### ASSIGNMENT
For this exercise, reproduce the entries below exactly, but only from the line containing "M757 412 805" through the line containing "M1126 481 1352 483", both included.

### DATA SHOWN

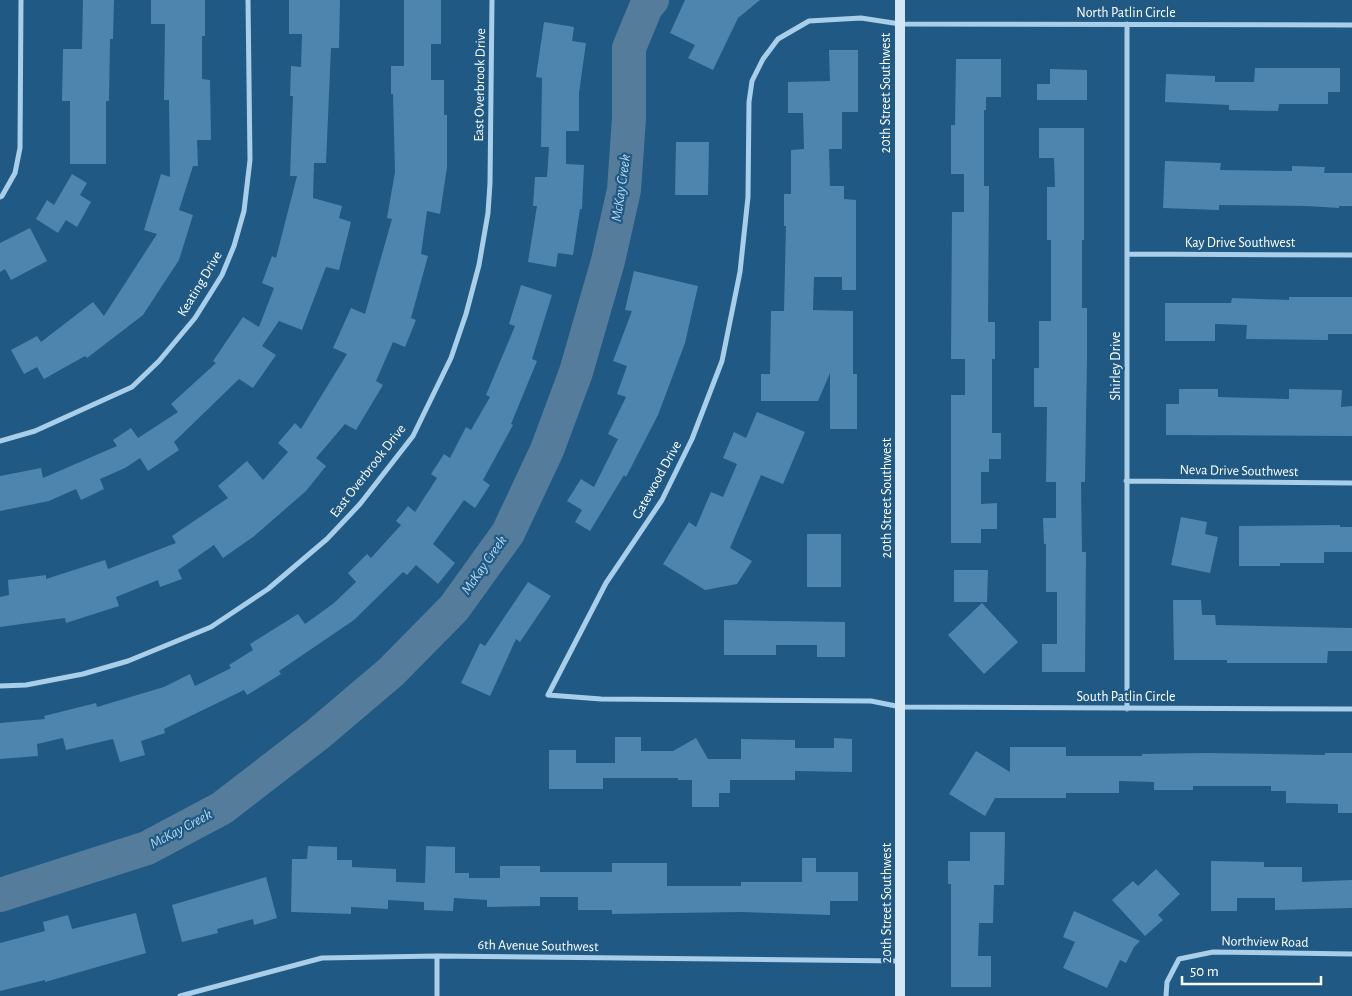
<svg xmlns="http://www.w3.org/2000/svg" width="1352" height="996" viewBox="0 0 1352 996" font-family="'Alegreya Sans',sans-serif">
  <rect width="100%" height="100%" fill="#205983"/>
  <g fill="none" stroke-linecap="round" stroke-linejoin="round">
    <!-- river -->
    <path stroke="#557d9b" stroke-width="34" d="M0 895 147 848 222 808 318 734 391 672 454 608 508 533 547 450 576 372 608 261 624 190 629 118V48L646 7 652 0"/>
  </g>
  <!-- building -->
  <path fill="#4d85ae" d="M83 0H114L113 39H110L109 101H106V164H70V101H62L63 49H82Z
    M151 0H205V36H202V79L210 80 211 140H197L198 166H193L179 210 193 215 179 260 143 315 87 358 85 356 44 379 37 367 24 374 11 350 37 336 41 342 93 302 104 316 157 234 144 230 161 174 170 177 169 100H164L165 24H151Z
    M289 0H340L339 48H331L326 163H314L313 198 342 206 339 218 351 222 339 270 326 267 302 330 279 321 262 346 276 355 253 388 239 379 174 442 179 450 148 471 140 458 125 468 100 479 104 489 81 500 76 489 49 501 0 511V476L41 468 43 478 117 446 113 440 131 428 138 438 178 412 171 404 216 363 213 361 243 317 259 327 274 288 262 283 272 256 276 258 297 176H290L293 96H290L291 66 301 67 302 34H289Z
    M404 0H441V44H431V80H444V115H447V167L440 214 427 211 421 254 428 256 411 318 416 320 405 347 393 342 376 381 383 385 356 430 345 424 316 458 326 466 306 491 253 537 223 558 214 545 178 570 182 579 160 587 158 580 116 597 119 606 66 623 65 618 0 627V597L9 595 8 580 46 575V579L105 560 108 569 176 543 172 536 228 498 218 486 247 461 263 480 288 452 278 443 295 423 301 429 347 354 333 348 351 308 365 314 392 219 387 218 395 172 393 94H391V66H404Z
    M685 0H760L738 18 713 70 688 58 695 45 670 33Z
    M544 22 574 27 572 41 586 43 579 93V131H566V164L584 165 582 209H580L573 255 558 253 556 267 528 262 537 206H533L535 177H547L549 147H541L542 78 536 77Z
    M829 50H858V112H842V149H829L830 186H844V199L856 200V290H842V277H814L813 310 853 311V374H857V429H830V373L818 401H761V374H770L771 311H784L786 226H784V194H791V150L804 149 803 113H788V82L830 81Z
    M956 59H1001V97H986V110H984V186H989L988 322H995V359H992V433H1001V459H989V472H981V504L997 503V529H981V543H951V395H965V359H951L952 212H964V174H951V125H955Z
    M1255 68H1340V92H1328V104H1279L1278 111 1229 110V105L1165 102 1166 74 1215 76V82H1254Z
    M1050 69 1087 70V100H1037V84H1050Z
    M1039 128H1084V240H1082V308H1087V359L1085 482H1081L1082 552H1086L1085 672H1042V644H1057V592H1046V544H1044L1043 518H1056V482H1046L1047 407H1034V368H1039V321H1051V240H1047V187H1055L1054 158H1039Z
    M676 142H709L708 195H675Z
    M1165 161 1221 163 1220 170 1292 171V166L1325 167 1324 173H1352V206H1339V208L1307 206 1219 205V210L1163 208Z
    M72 174 87 183 80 195 91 202 77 227 66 220 58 233 36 219 47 200 54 205Z
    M30 228 47 261 11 280 5 269 0 272V243Z
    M634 271 698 286 685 343 658 415 626 477 624 475 590 531 575 522 582 510 567 501 581 479 594 487 618 439 608 434 626 397 617 394 627 366 613 361 632 311 625 310Z
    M521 285 552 295 532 359 537 361 511 424 513 425 483 480 490 485 475 508 464 500 433 544 455 563 438 584 416 565 407 575 403 572 354 620 279 671 281 674 247 695 244 690 164 729 165 733 141 741 145 755 120 762 113 739 66 750 63 738 37 744 38 756 0 759V723L45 719 44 716 96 703 97 707 164 687 190 674 195 686 231 668 229 665 253 650 250 644 298 614 305 624 334 603 356 582 348 573 367 554 371 558 401 525 396 521 408 506 415 512 437 478 431 474 444 454 450 458 466 427 471 430 490 397 486 395 515 326 509 324Z
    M1289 297H1352V334H1328V340L1246 339 1247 325 1215 324V341H1165V303H1231L1232 298 1289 300Z
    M1179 389H1218V397L1289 399V389L1342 390 1341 407 1352 406V436L1166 435V404H1179Z
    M757 412 805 432 783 484 761 475 730 548 752 561 737 584 705 590 663 564 689 522 696 527 711 492 723 497 737 464 723 458 734 432 746 438Z
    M1181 517 1207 522 1205 534 1218 537 1210 573 1171 565Z
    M1340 525V527H1352V552H1324V563H1280V566H1239V526Z
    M807 534H841V587H807Z
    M954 570H988L987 602H954Z
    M528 582 551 596 520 642 516 639 490 696 461 683 480 643 485 646Z
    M1173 600H1201L1202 615H1215L1216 625 1352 628V651H1328L1327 663H1227V660H1174Z
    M982 603 1018 642 984 674 948 635Z
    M724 620 845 622V657H817V645H776V655H724Z
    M615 737H641V751H673L696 738 708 759H741V739L795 740V748H834V738L852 739V772L795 771V780H730V793H719V807H692V780H678V778H603V789H549V750H576V763H615Z
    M1010 747H1066V756H1142V754L1205 753 1325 755V753H1352V813H1338V804L1286 803V791H1271V786H1193V790H1154V782L1119 781V793H1066V798H995L985 816 949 794 976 751 1010 772Z
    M970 832H1005L1004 885H994L993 923H979L978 956H991V987H951V884H948V861H970Z
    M308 846 337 847V860H352V867L396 869V882L425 883 426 846 455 847V873H469V878H500V866H540V872H612V863H667V886H741V882H802V858H816V872H858V901H830V915L740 912 612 914V910H578V897H540V906L487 907V900L454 898 453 911 424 910V902L388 900V909L351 907V914L291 912 292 859H307Z
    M1211 861 1264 862V867H1302V882L1352 880V908L1275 910V898H1237V911H1211Z
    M1156 869 1180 894 1158 915 1163 920 1145 936 1112 900 1133 881 1138 886Z
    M266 877 277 918 254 925 253 919 217 929 218 933 182 942 172 905Z
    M1074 911 1140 941 1134 947 1126 963 1120 960 1107 988 1063 968 1075 942 1063 937Z
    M136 913 146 953 45 982V980L0 991V943L45 931 43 922 68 915 72 929Z"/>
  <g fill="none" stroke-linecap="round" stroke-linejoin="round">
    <!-- street -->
    <path stroke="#a8cee9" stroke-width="5" d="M1127 24V709
      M1352 25 900 24 861 18 809 21 778 39 763 59 752 81 749 102 748 197 740 272 722 361 692 439 662 500 606 583 548 695 601 699 871 701 901 707 1352 709
      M0 197 2 196 15 173 20 148 21 0
      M1128 254 1352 255
      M0 441 35 431 132 387 159 361 195 318 222 275 234 246 244 211 250 160 248 0
      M1126 481 1352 483
      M0 686 26 685 83 674 128 661 211 627 268 589 327 539 360 504 413 436 451 358 466 314 479 265 488 213 490 183 492 0
      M180 996 322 958 437 956 900 961
      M437 996V956
      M1166 996 1167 982 1179 959 1213 952 1352 954"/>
    <!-- secondary -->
    <path stroke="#d3e7f7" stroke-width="10" d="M900 0V996"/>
  </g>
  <g text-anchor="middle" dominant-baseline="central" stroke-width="4.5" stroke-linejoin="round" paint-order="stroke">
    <!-- street labels -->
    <g font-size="14" fill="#fff" stroke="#205983">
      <text x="1126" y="13">North Patlin Circle</text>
      <text transform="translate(480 85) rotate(-89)">East Overbrook Drive</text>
      <text transform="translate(886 93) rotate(-90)">20th Street Southwest</text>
      <text x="1240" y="243">Kay Drive Southwest</text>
      <text transform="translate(200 284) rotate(-59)">Keating Drive</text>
      <text transform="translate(1116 366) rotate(-90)">Shirley Drive</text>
      <text transform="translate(368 471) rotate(-52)">East Overbrook Drive</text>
      <text transform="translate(1239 471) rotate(1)">Neva Drive Southwest</text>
      <text transform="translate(657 480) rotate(-61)">Gatewood Drive</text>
      <text transform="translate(887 498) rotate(-90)">20th Street Southwest</text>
      <text x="1126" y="697">South Patlin Circle</text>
      <text transform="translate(887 903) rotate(-90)">20th Street Southwest</text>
      <text transform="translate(1265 942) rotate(1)">Northview Road</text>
      <text transform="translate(538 946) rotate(1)">6th Avenue Southwest</text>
    </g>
    <!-- water labels -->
    <g font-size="15" font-style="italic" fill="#b3d7f0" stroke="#205983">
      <text transform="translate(621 188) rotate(-82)">McKay Creek</text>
      <text transform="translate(484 565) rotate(-55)">McKay Creek</text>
      <text transform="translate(181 829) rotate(-28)">McKay Creek</text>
    </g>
  </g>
  <!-- scale -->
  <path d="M1182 976v8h139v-8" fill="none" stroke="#ffffff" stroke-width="2.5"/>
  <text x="1190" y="976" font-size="15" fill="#ffffff" stroke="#205983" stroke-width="4" paint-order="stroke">50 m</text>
</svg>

### YOUR RESPONSE
    M757 412 805 432 783 484 761 475 730 548 752 561 737 584 705 590 663 564 689 522 696 527 711 492 723 497 737 464 723 458 734 432 746 438Z
    M1181 517 1207 522 1205 534 1218 537 1210 573 1171 565Z
    M1340 525V527H1352V552H1324V563H1280V566H1239V526Z
    M807 534H841V587H807Z
    M954 570H988L987 602H954Z
    M528 582 551 596 520 642 516 639 490 696 461 683 480 643 485 646Z
    M1173 600H1201L1202 615H1215L1216 625 1352 628V651H1328L1327 663H1227V660H1174Z
    M982 603 1018 642 984 674 948 635Z
    M724 620 845 622V657H817V645H776V655H724Z
    M615 737H641V751H673L696 738 708 759H741V739L795 740V748H834V738L852 739V772L795 771V780H730V793H719V807H692V780H678V778H603V789H549V750H576V763H615Z
    M1010 747H1066V756H1142V754L1205 753 1325 755V753H1352V813H1338V804L1286 803V791H1271V786H1193V790H1154V782L1119 781V793H1066V798H995L985 816 949 794 976 751 1010 772Z
    M970 832H1005L1004 885H994L993 923H979L978 956H991V987H951V884H948V861H970Z
    M308 846 337 847V860H352V867L396 869V882L425 883 426 846 455 847V873H469V878H500V866H540V872H612V863H667V886H741V882H802V858H816V872H858V901H830V915L740 912 612 914V910H578V897H540V906L487 907V900L454 898 453 911 424 910V902L388 900V909L351 907V914L291 912 292 859H307Z
    M1211 861 1264 862V867H1302V882L1352 880V908L1275 910V898H1237V911H1211Z
    M1156 869 1180 894 1158 915 1163 920 1145 936 1112 900 1133 881 1138 886Z
    M266 877 277 918 254 925 253 919 217 929 218 933 182 942 172 905Z
    M1074 911 1140 941 1134 947 1126 963 1120 960 1107 988 1063 968 1075 942 1063 937Z
    M136 913 146 953 45 982V980L0 991V943L45 931 43 922 68 915 72 929Z"/>
  <g fill="none" stroke-linecap="round" stroke-linejoin="round">
    <!-- street -->
    <path stroke="#a8cee9" stroke-width="5" d="M1127 24V709
      M1352 25 900 24 861 18 809 21 778 39 763 59 752 81 749 102 748 197 740 272 722 361 692 439 662 500 606 583 548 695 601 699 871 701 901 707 1352 709
      M0 197 2 196 15 173 20 148 21 0
      M1128 254 1352 255
      M0 441 35 431 132 387 159 361 195 318 222 275 234 246 244 211 250 160 248 0
      M1126 481 1352 483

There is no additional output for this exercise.